• [Given entries]:
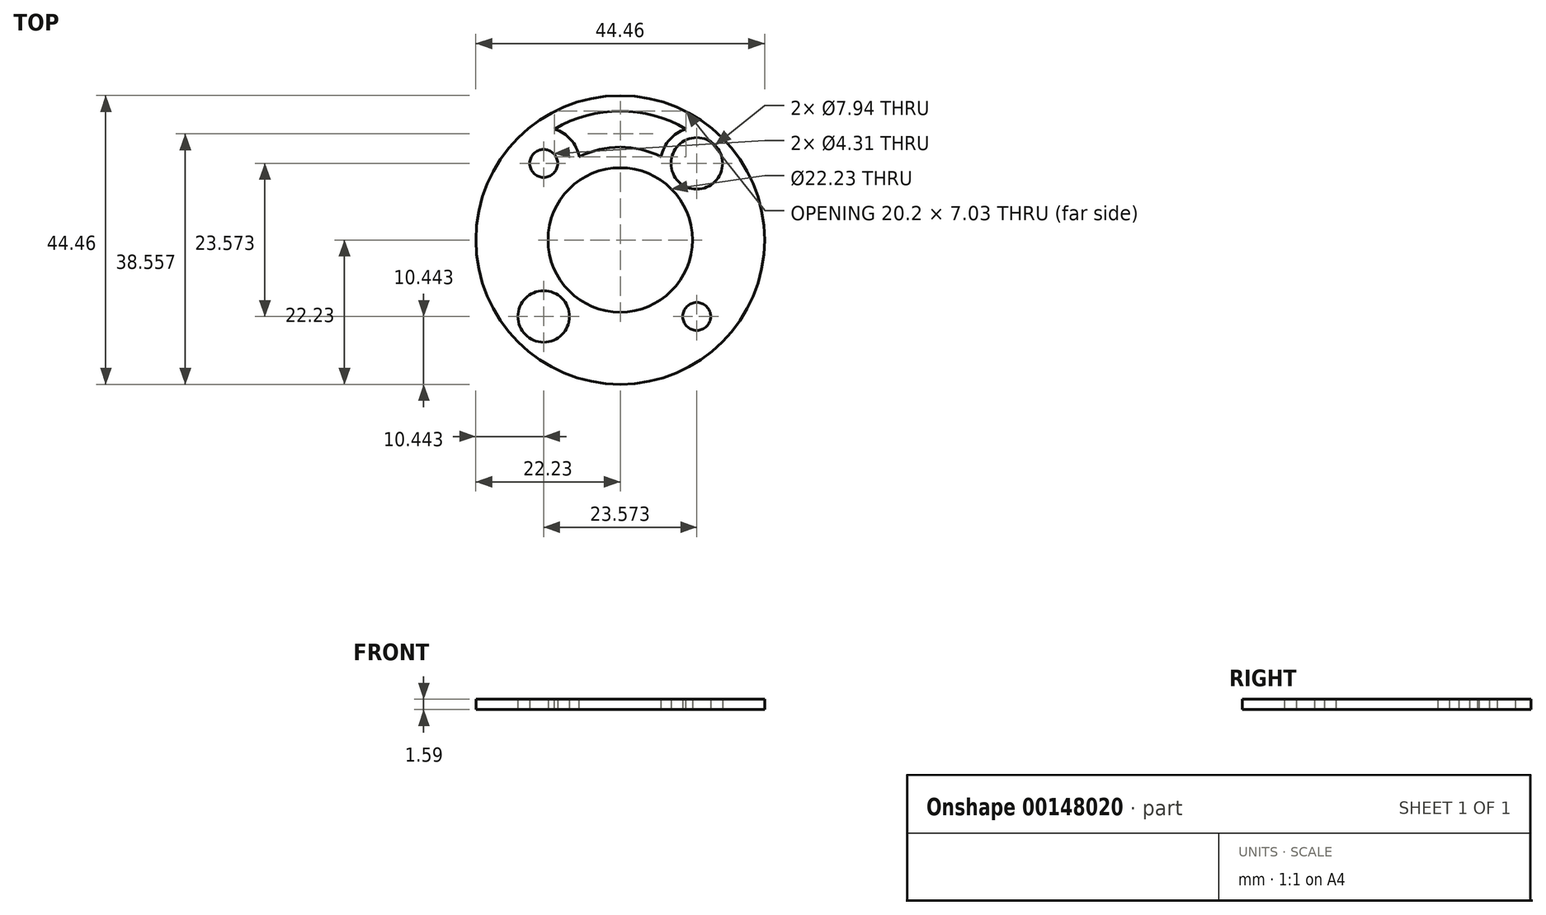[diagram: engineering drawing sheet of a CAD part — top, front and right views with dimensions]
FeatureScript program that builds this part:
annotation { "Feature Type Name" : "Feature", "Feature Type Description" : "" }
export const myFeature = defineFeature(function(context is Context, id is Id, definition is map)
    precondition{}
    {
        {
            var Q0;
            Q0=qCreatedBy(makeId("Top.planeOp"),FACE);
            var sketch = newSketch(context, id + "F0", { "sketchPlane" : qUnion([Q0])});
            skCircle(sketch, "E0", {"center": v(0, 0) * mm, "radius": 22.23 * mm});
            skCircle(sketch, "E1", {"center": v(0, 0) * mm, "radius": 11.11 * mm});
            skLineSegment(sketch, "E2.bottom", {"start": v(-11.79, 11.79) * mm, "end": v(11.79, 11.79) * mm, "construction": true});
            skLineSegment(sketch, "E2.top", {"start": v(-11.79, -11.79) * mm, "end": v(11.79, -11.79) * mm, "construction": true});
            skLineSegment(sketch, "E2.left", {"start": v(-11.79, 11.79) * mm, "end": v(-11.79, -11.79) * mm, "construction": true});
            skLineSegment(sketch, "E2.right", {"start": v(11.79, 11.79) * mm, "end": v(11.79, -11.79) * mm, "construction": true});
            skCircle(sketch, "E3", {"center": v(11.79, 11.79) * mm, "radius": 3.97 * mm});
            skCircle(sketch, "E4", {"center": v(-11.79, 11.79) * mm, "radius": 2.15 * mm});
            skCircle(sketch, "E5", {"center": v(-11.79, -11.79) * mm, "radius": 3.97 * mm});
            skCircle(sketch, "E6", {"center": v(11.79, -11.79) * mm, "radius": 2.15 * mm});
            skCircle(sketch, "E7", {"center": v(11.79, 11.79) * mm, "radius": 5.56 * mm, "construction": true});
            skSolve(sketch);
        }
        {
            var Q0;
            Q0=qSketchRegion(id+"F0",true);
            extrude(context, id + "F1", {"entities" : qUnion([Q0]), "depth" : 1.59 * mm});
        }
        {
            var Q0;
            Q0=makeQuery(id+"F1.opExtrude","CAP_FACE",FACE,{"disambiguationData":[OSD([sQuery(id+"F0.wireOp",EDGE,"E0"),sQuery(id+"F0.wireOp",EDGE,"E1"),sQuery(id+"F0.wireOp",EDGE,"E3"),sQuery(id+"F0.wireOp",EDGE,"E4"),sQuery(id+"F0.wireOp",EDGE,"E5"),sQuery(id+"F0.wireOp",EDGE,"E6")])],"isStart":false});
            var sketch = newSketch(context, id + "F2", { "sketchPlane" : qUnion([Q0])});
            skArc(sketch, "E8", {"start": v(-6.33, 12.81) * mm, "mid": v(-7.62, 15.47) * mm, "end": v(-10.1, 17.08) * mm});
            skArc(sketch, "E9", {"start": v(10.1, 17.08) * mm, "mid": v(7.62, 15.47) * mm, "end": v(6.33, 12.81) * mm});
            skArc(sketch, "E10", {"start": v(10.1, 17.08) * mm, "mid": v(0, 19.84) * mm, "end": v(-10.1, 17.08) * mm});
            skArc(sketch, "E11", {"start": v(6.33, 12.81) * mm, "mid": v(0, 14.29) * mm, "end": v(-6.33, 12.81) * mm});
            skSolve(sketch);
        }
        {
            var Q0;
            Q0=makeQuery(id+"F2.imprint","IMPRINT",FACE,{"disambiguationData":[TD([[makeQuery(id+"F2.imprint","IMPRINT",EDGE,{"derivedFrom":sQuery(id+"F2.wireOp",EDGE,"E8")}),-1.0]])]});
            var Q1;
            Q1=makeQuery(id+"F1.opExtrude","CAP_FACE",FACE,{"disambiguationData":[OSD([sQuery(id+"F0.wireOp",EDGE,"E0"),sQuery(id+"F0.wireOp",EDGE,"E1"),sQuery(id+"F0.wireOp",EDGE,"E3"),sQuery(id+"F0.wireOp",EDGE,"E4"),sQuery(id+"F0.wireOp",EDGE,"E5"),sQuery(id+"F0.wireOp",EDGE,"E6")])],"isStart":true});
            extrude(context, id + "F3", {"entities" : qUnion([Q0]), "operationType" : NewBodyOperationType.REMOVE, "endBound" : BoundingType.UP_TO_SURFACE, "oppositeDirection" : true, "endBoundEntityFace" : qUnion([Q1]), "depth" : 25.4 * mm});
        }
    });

---

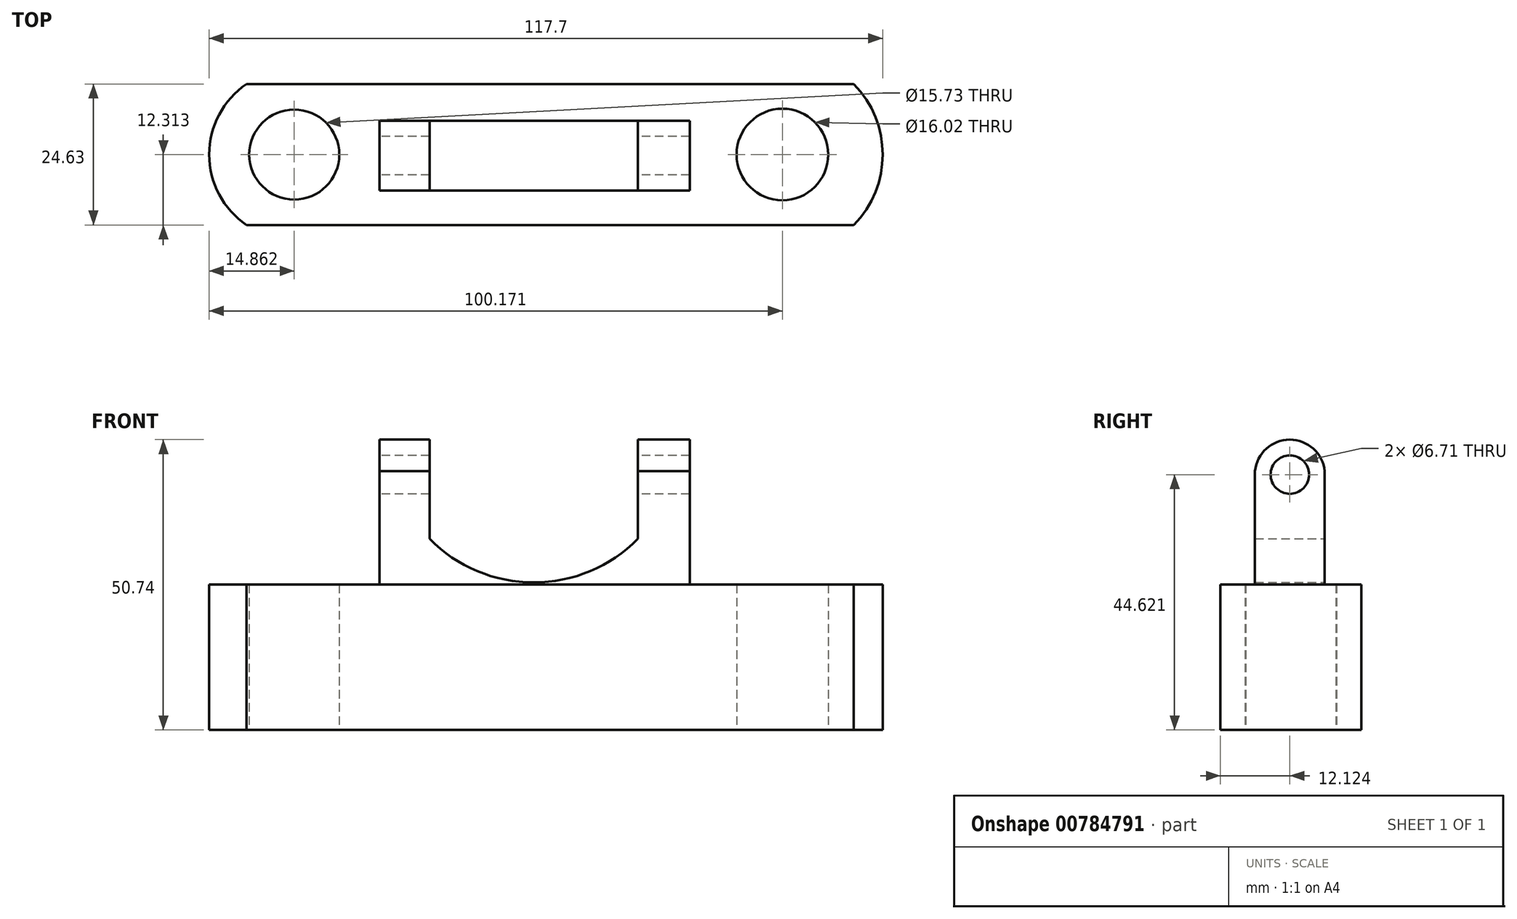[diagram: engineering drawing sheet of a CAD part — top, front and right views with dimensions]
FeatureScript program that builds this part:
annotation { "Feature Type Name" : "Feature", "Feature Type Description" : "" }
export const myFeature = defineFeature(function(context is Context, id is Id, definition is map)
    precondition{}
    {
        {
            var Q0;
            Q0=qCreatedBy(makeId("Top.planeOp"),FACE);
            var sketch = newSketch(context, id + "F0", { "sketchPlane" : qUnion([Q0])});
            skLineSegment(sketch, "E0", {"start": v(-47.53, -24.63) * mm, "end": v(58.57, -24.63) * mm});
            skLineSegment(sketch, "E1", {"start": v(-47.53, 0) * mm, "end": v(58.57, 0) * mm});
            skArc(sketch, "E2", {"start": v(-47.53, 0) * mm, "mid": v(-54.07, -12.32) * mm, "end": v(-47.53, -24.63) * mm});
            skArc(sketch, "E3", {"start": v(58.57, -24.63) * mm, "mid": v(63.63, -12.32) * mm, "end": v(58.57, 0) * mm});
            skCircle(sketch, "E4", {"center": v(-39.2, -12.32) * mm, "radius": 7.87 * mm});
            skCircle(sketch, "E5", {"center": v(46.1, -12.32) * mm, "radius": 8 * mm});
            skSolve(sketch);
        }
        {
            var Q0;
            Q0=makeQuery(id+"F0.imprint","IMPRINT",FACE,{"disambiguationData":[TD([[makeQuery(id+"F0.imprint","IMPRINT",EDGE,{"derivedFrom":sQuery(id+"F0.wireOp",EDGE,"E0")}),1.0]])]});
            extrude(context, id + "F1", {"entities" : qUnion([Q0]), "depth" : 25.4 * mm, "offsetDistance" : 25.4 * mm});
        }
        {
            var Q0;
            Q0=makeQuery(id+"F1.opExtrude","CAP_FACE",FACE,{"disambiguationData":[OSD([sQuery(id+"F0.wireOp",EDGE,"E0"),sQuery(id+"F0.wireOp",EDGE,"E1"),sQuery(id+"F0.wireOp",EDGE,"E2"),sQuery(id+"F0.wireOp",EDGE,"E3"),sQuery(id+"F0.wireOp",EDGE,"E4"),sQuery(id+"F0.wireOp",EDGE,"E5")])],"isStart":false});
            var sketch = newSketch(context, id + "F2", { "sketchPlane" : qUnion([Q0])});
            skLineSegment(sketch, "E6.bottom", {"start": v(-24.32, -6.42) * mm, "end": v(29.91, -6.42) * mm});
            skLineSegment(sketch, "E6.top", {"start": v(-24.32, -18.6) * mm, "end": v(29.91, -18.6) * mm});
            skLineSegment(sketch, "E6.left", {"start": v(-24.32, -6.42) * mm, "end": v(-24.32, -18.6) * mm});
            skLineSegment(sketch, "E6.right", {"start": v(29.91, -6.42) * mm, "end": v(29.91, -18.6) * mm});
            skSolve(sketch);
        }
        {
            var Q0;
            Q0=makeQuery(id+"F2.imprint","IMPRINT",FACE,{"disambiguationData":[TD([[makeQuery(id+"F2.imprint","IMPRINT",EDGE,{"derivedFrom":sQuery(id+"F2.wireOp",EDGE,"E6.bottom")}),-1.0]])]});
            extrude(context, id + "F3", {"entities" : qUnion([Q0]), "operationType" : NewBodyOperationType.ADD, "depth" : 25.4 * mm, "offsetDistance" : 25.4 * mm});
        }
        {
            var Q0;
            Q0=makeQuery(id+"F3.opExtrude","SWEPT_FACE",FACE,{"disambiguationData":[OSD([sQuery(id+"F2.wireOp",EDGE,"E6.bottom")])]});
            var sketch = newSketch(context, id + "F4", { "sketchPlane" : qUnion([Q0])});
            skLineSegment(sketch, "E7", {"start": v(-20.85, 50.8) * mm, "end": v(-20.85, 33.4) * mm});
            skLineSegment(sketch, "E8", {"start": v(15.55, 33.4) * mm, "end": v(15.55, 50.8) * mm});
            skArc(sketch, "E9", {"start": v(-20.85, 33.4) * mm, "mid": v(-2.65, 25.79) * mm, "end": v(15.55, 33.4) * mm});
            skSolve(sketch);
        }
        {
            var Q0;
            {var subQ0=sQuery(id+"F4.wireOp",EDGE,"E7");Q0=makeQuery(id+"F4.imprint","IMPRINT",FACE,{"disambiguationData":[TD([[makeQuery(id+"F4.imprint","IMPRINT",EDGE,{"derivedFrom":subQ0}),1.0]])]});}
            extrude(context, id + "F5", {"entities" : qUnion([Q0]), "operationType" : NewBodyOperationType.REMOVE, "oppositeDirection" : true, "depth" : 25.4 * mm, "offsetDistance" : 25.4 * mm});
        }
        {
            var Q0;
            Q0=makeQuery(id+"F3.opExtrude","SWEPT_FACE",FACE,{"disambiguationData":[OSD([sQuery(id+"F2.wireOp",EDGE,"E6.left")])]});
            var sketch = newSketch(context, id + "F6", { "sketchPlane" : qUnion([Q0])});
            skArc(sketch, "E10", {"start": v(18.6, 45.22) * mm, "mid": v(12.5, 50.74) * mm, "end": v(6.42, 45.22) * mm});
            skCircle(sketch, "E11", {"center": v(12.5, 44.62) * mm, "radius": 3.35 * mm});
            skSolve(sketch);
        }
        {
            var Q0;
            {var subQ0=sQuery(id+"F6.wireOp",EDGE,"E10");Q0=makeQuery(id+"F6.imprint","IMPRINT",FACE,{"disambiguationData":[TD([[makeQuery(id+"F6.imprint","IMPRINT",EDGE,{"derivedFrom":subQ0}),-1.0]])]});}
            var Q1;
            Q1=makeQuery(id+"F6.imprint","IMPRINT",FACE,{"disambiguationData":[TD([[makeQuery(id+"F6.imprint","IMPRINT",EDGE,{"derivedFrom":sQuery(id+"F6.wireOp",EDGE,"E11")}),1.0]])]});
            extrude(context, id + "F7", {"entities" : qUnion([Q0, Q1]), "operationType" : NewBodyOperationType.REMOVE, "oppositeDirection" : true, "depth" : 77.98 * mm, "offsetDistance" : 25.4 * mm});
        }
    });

• [Exercise description]:
Show each line in the entries above that contains the string "left", treating uppercase and lowercase as distinct.

• [Response for this exercise]:
            skLineSegment(sketch, "E2.left", {"start": v(-11.79, 11.79) * mm, "end": v(-11.79, -11.79) * mm, "construction": true});
            skLineSegment(sketch, "E6.left", {"start": v(-24.32, -6.42) * mm, "end": v(-24.32, -18.6) * mm});
            Q0=makeQuery(id+"F3.opExtrude","SWEPT_FACE",FACE,{"disambiguationData":[OSD([sQuery(id+"F2.wireOp",EDGE,"E6.left")])]});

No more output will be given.